The deal stipulated that if Iran upheld commitments regarding its nuclear program, crippling US sanctions would be incrementally withdrawn.
Iran upheld its commitments, and sanctions were initially, incrementally withdrawn.
But just as US policymakers had conspired to do all along, unsubstantiated accusations were made by the US that Iran had violated the deal. The US would unilaterally withdraw from it and reinstate economic sanctions as well as secondary sanctions aimed at nations who still intended to trade with Iran.
The US also attempted to ratchet up tensions both in the form of US-sponsored political subversion and terrorism, and even threats of direct military conflict aimed at Tehran.
That the deal was proposed and signed during the administration of President Barack Obama and then upturned during Trump’s administration is a reminder of just how much unelected special interests – those that fund and direct think tanks like the Brookings Institution – dictate US foreign policy regardless of who sits in the White House.
Iran’s adherence to the JCPOA was such that the majority of the deal’s signatories have attempted to maintain the agreement despite America’s withdrawal – and put together economic workarounds for renewed and unjustified US sanctions. This has prompted more extreme measures from Washington – both against competitors like China and even allies across Europe.
Backfire: Setting a Dangerous Precedent
If US sanctions against Iran are unjustified, then the arrest of those accused of violating them is also unjustified. It is one matter to impose unreasonable sanctions and attempt to enforce them among a nation’s own businesses and institutions – it is another to impose them upon other, sovereign nations.
The US and Canada – snatching a senior Chinese business executive – have set a dangerous precedent that will eventually backfire on the West. It is waning US economic, financial, and military power that has dragged out its confrontation with Iran for decades and allowed the rise of nations like China and the reemergence of nations like Russia upon the global stage.
While the US may calculate it can avoid serious consequences by snatching Chinese business executives today, this may not be the case in the near future as US power continues to wane globally.
By setting the precedent of snatching business leaders from other nations, the US and Canada have painted targets on the backs of their own corporate boards of directors, executives, bankers, and business leaders. They have done so in a game they are already losing, which prompted this latest episode of confrontation and provocation in the first place.

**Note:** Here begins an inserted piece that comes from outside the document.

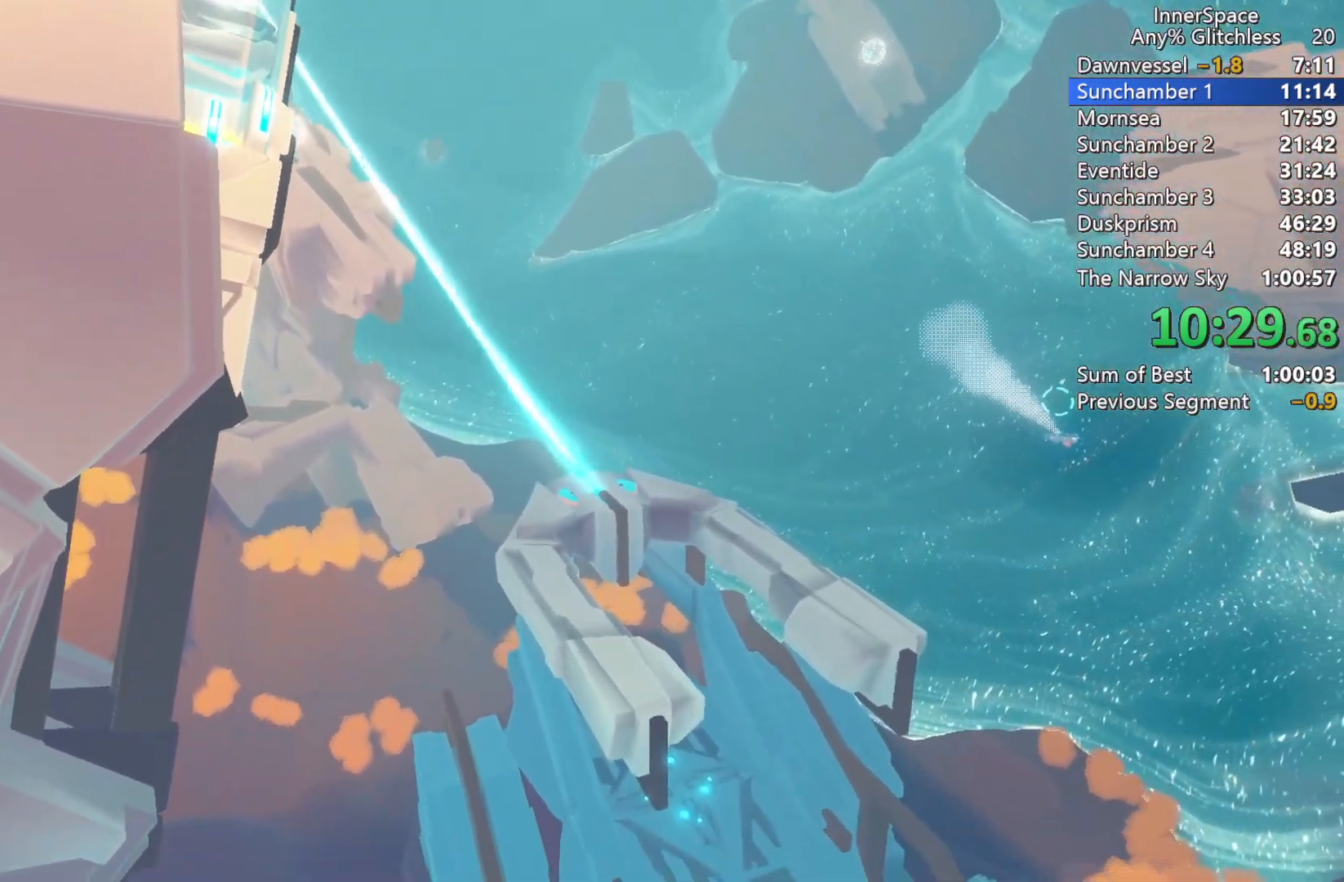
{"buttons": [], "left_stick": "center", "right_stick": "center", "events": []}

The hardliner approach Washington has taken not only endangers business between American enterprises still willing to work with companies and nations being targeted by America’s growing list of sanctioned nations and trade war opponents, it is now endangering their very safety as they travel the globe attempting to engage in business.
Even those corporations and financial institutions who shape US foreign policy including this hardliner approach may soon see themselves “snatched” after a precedent their own greed and provocations have set.
It is perhaps an irony that as the US attempts to tighten its grip on global hegemony, it finds itself increasingly isolated. Should the US fail to release Huawei’s Meng Wanzhou and make reparations for her mistreatment, a self-imposed travel ban in the form of fear of American executives being snatched and put on trial in foreign nations may emerge. Such is the fate of a nation leading a global order predicated on “might makes right” when it finds itself no longer “mightiest.”
While policymakers sell their agenda to the American public by citing a long and ever growing list of foreign enemies – in truth – Wall Street and Washington – along with their lust for power and wealth – constitute their own worst enemies.